Former British department store

J R Roberts Stores was a small department store chain formed by John R. Roberts that operated in the South East of England, before the business was purchased by the multiple retail store company, Hide & Co in 1950. The Stratford store was sold off, and the Southend store continued to trade under the J R Roberts Stores name until Hide & Co were purchased by House of Fraser in 1975, and the store was rebranded.

==History==

J R Roberts Stores opened in 1870 in Stratford, London as a drapery and furniture shop at 96 Broadway, The store expanded into a full line department store and occupied 78-102 Broadway.

In 1888, it is reported that J R Roberts opened the first Christmas grotto in a UK department store. Later their Christmas fairs were known for animated soldiers, sailors and other toy figures. During the early part of the 20th century, the postcard artist Hermann Fleury Jnr fitted out the Christmas display for a fee of £200. In 1894, the business was incorporated with a value of £202,500 and was listed on the London Stock Exchange.

In 1895, Queen Mary Hospital at West Ham opened a new wing and the two main wards were named after J R Roberts who had paid for the furniture.

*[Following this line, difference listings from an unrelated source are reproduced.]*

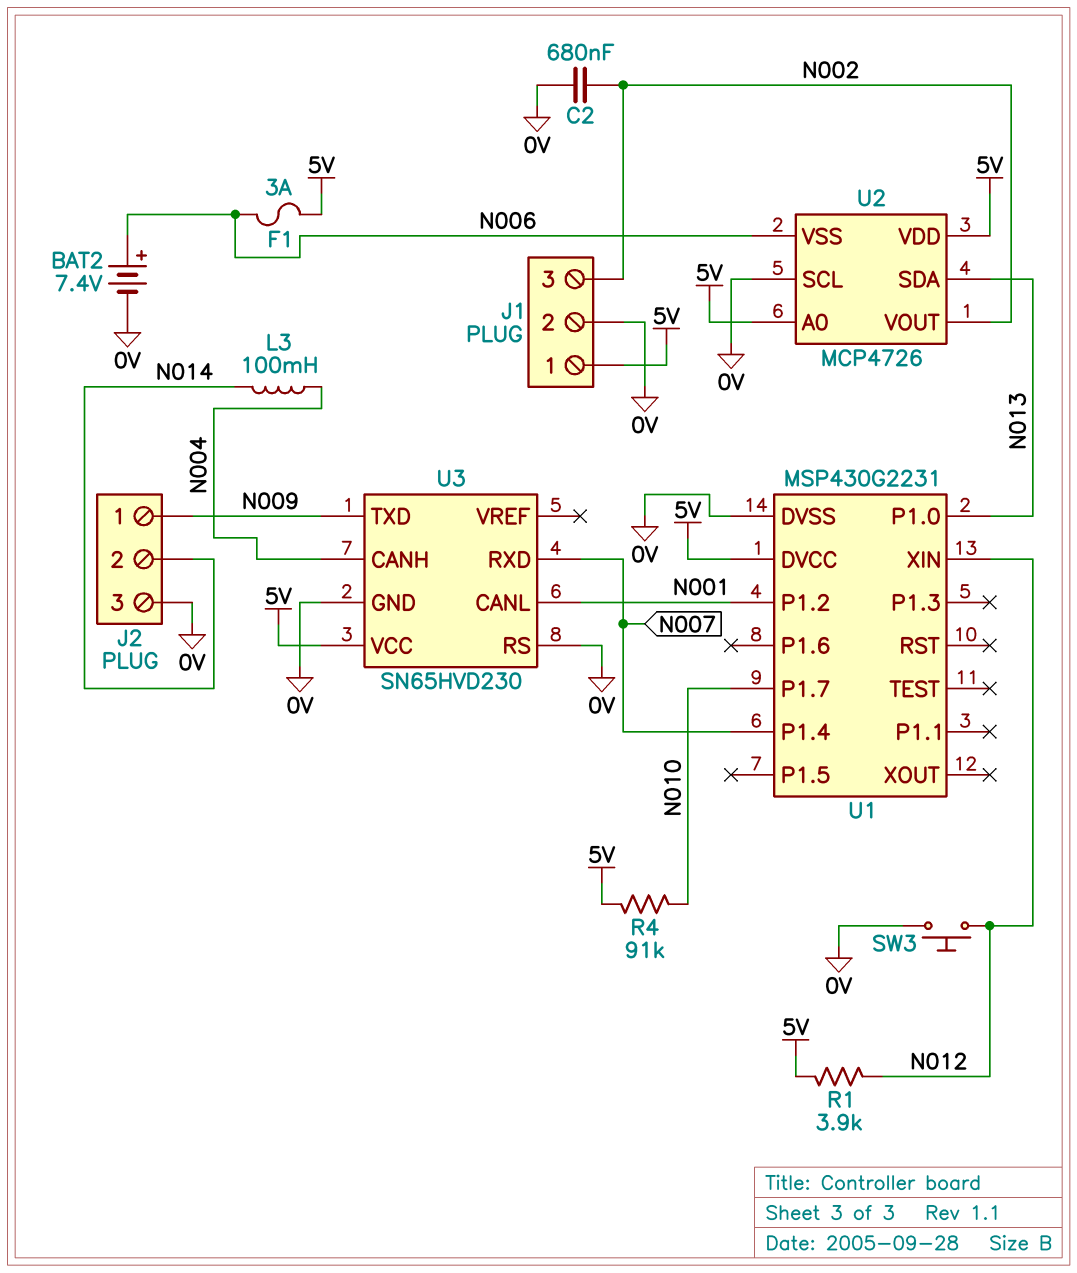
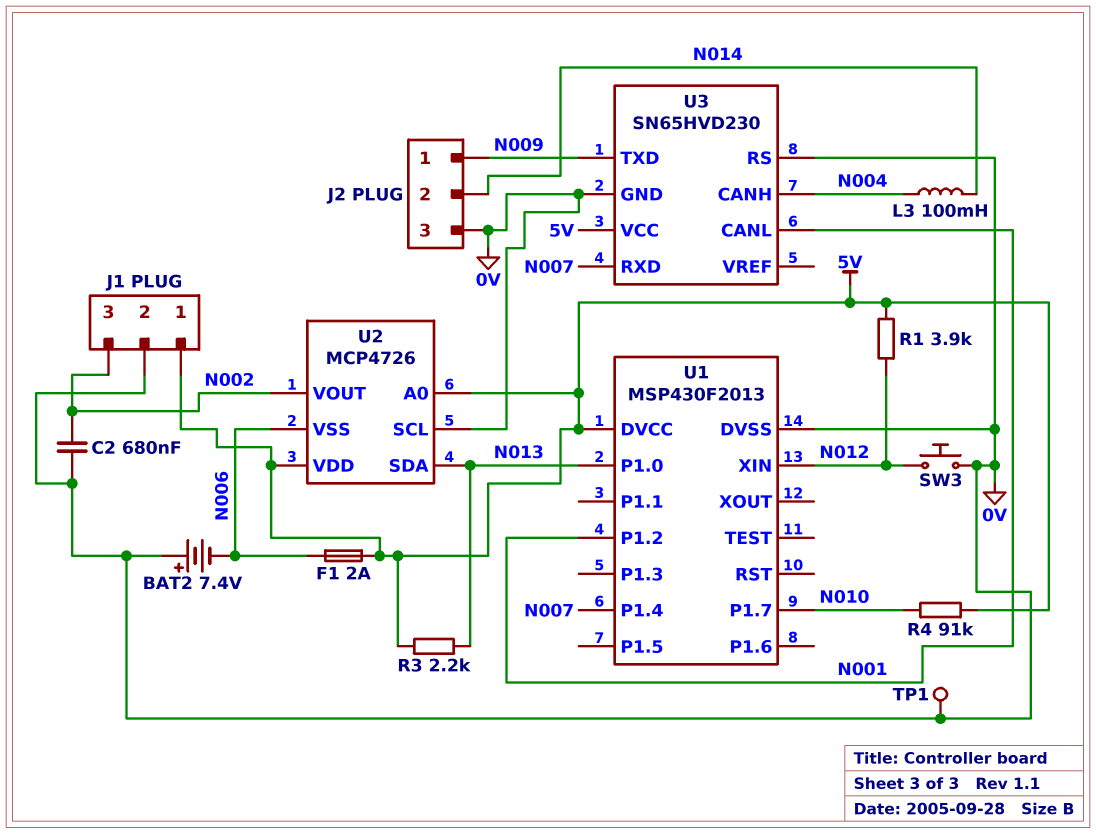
BAT2: 7.4V (plus N006, minus 0V) -> 7.4V (plus 0V, minus N006)
F1: 3A (5V, N006) -> 2A (5V, N006)
R3: none -> 2.2k (5V, N013)
TP1: none -> test point (0V)
U1: MSP430G2231 -> MSP430F2013

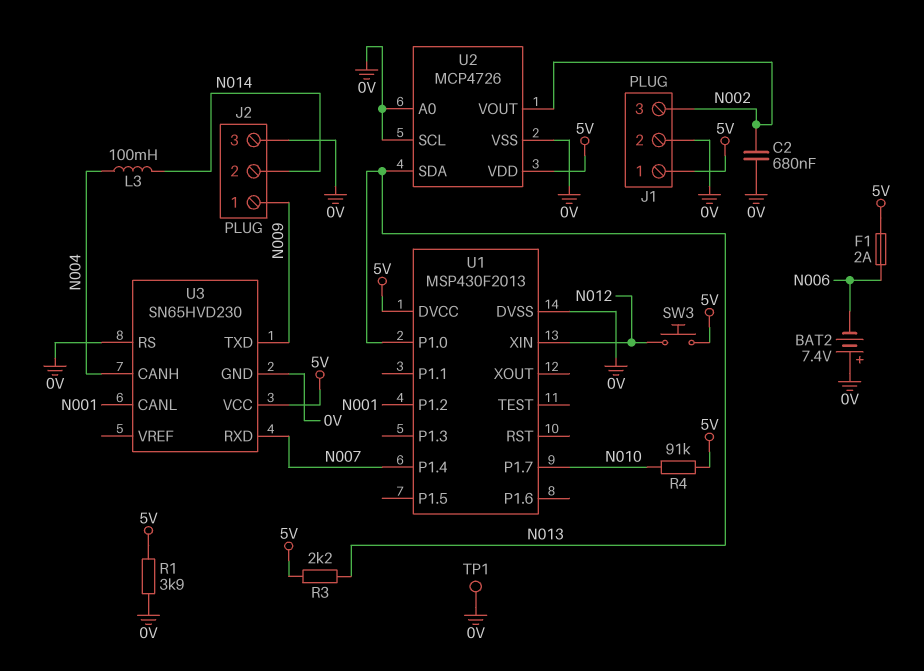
R1: 3.9k (5V, N012) -> 3.9k (0V, 5V)
SW3: button (0V, N012) -> button (5V, N012)
U2 pin A0: 5V -> 0V
U2 pin VSS: N006 -> 0V

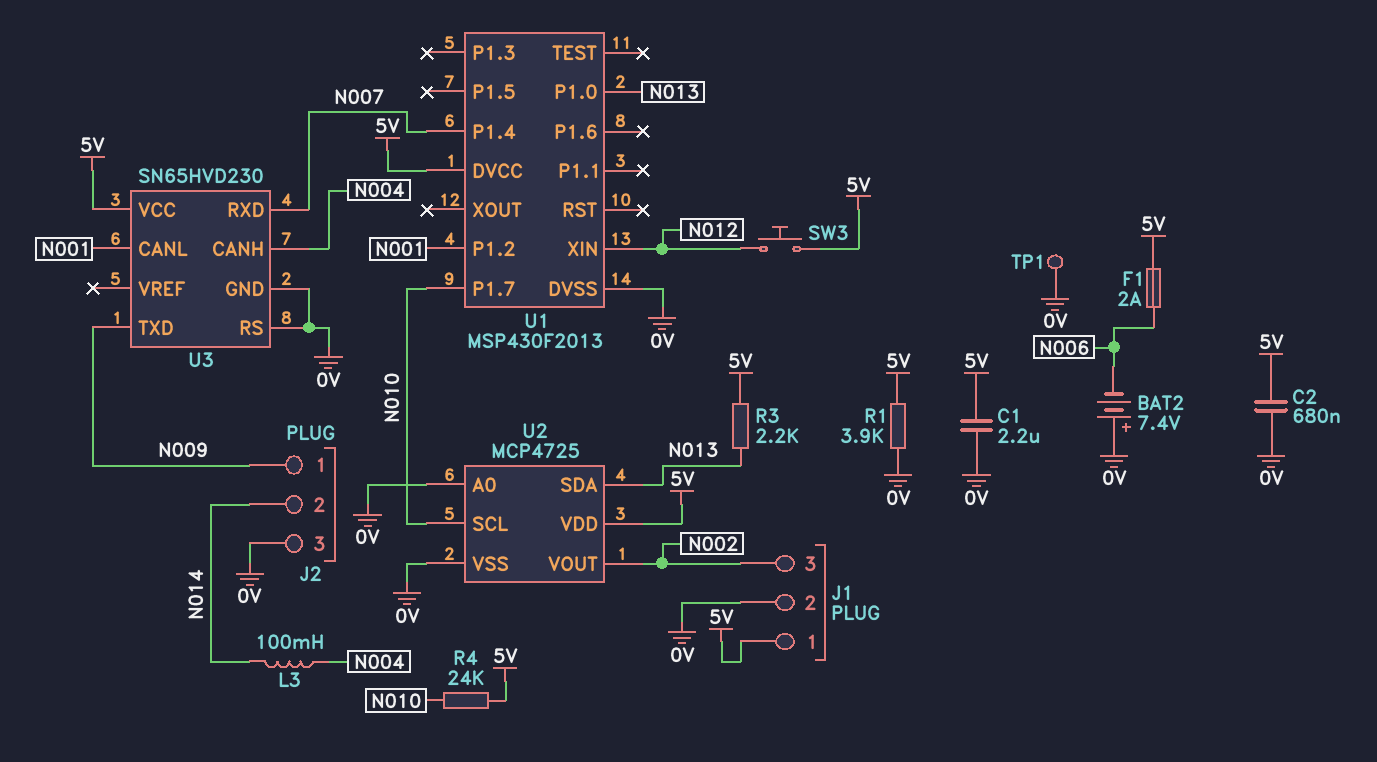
C1: none -> 2.2uF (0V, 5V)
C2: 680nF (0V, N002) -> 680nF (0V, 5V)
R4: 91k (5V, N010) -> 24k (5V, N010)
U2: MCP4726 -> MCP4725
U2 pin SCL: 0V -> N010

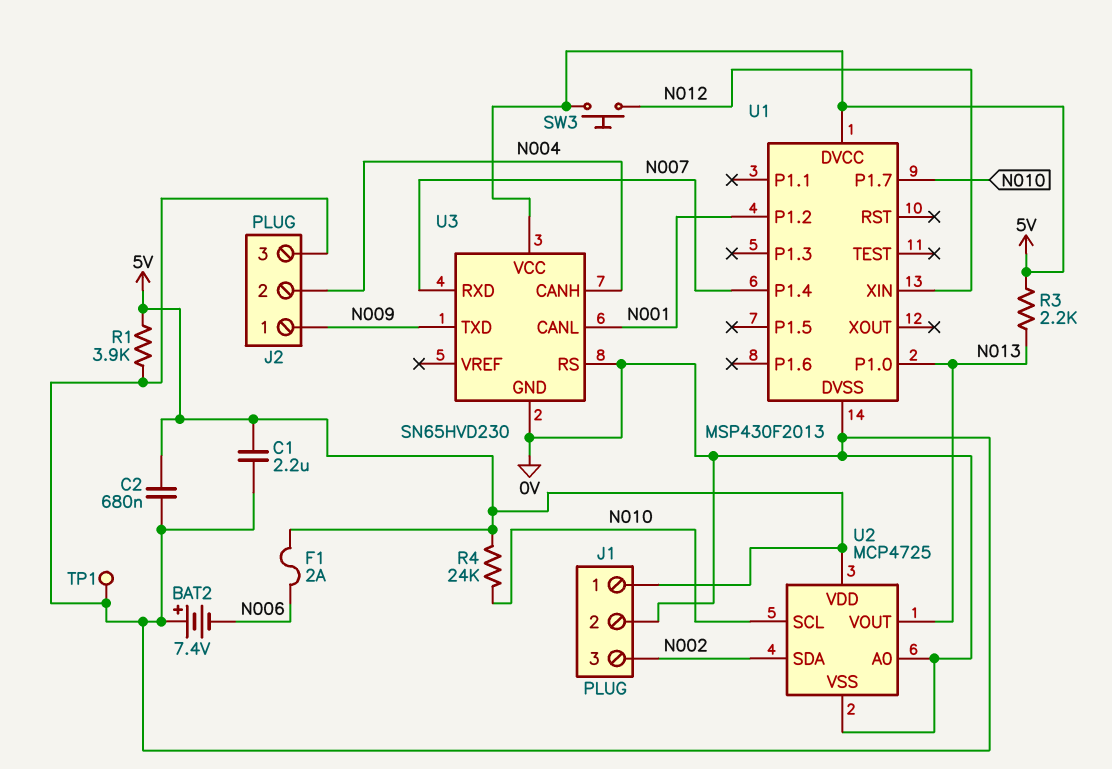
J2 pin 2: N014 -> N004
L3: 100mH (N004, N014) -> none
U2 pin SDA: N013 -> N002
U2 pin VOUT: N002 -> N013

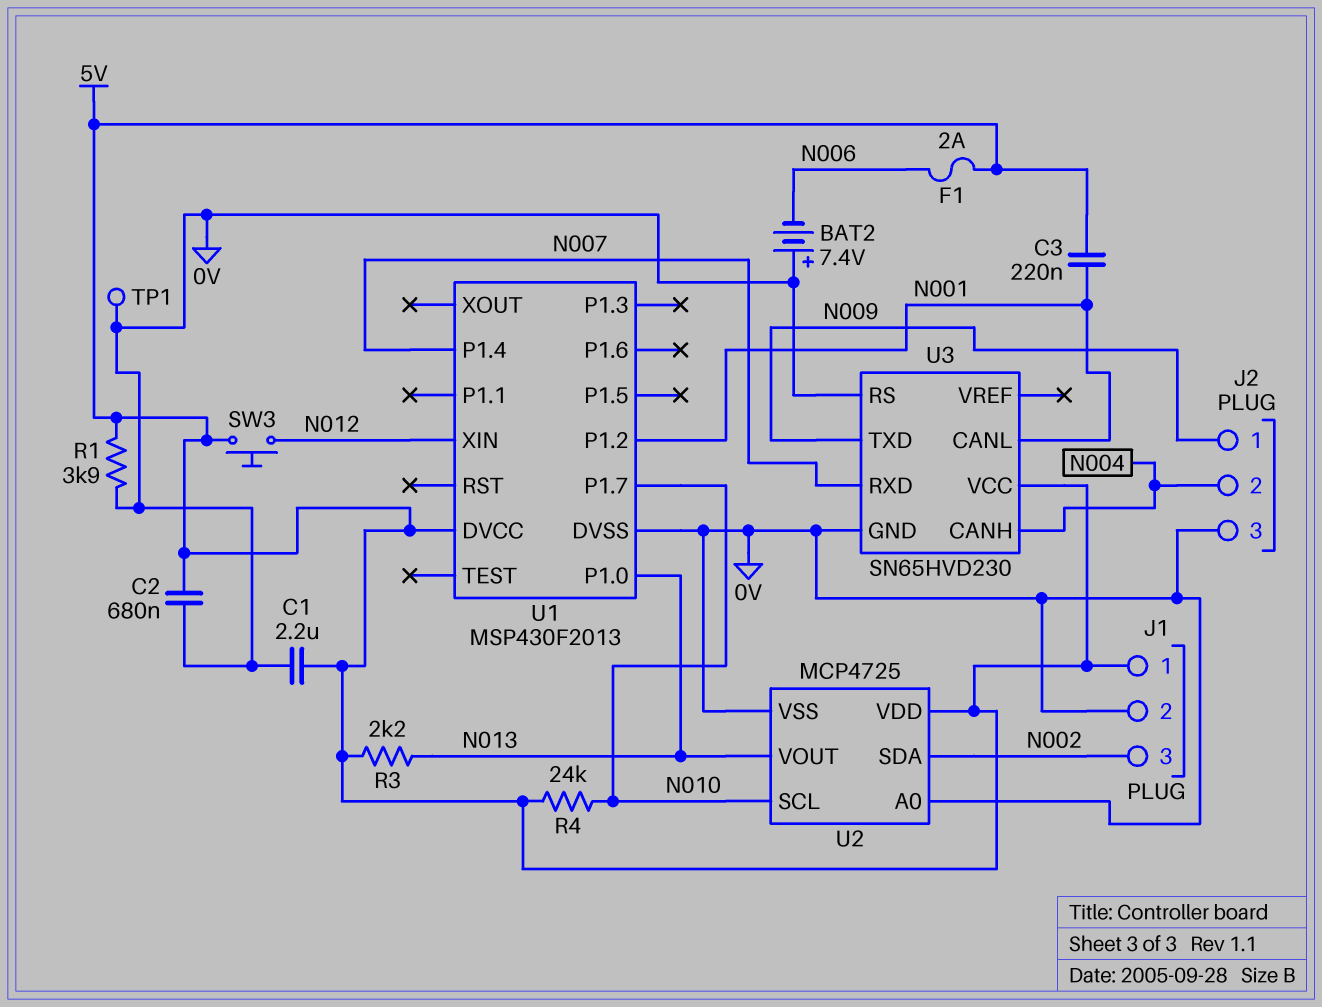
C3: none -> 220nF (5V, N001)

The business expanded in 1899 when they opened a second store in Nelson Street, Southend-on-Sea, as a subsidiary (Company no. 00338672) of the Stratford branch. They also announced they would stop selling alcohol in their Stratford store as part of the temperance movement. However by 1902, the business would close its grocery department, and the business announced that after costs being taken from their profit of £46,066, the company could not pay a dividend. The company's shares were reconstituted in 1911 due to issues with dividend payments, with preference share holders given ordinary shares, and the value of the existing ordinary shareholders values written down. The Stratford store was rebuilt at a cost of £25,000, adding a 260 foot arcade in 1927. In 1933, the company moved their Southend-on-Sea store from Nelson Street to 90 High Street, which had been home to Percy Ravens since 1900. In 1950 the business was purchased by retail group Hide & Co.

In 1954, J R Roberts closed their Stratford store and sold it to the London Co-operative Society (who demolished the old buildings and built a new department store between 1957 and 1962). The Southend store became part of House of Fraser in 1975 after they purchased Hide & Co, and was renamed Chiesmans, before becoming an Army & Navy store after another rebrand, and was finally closed by House of Fraser in 1984. The premises have since been occupied by Dixons / Currys and Morrisons Local. It was occupied by the community hub, The Ironworks, however in 2025, American fried chicken chain Popeyes opened in the building.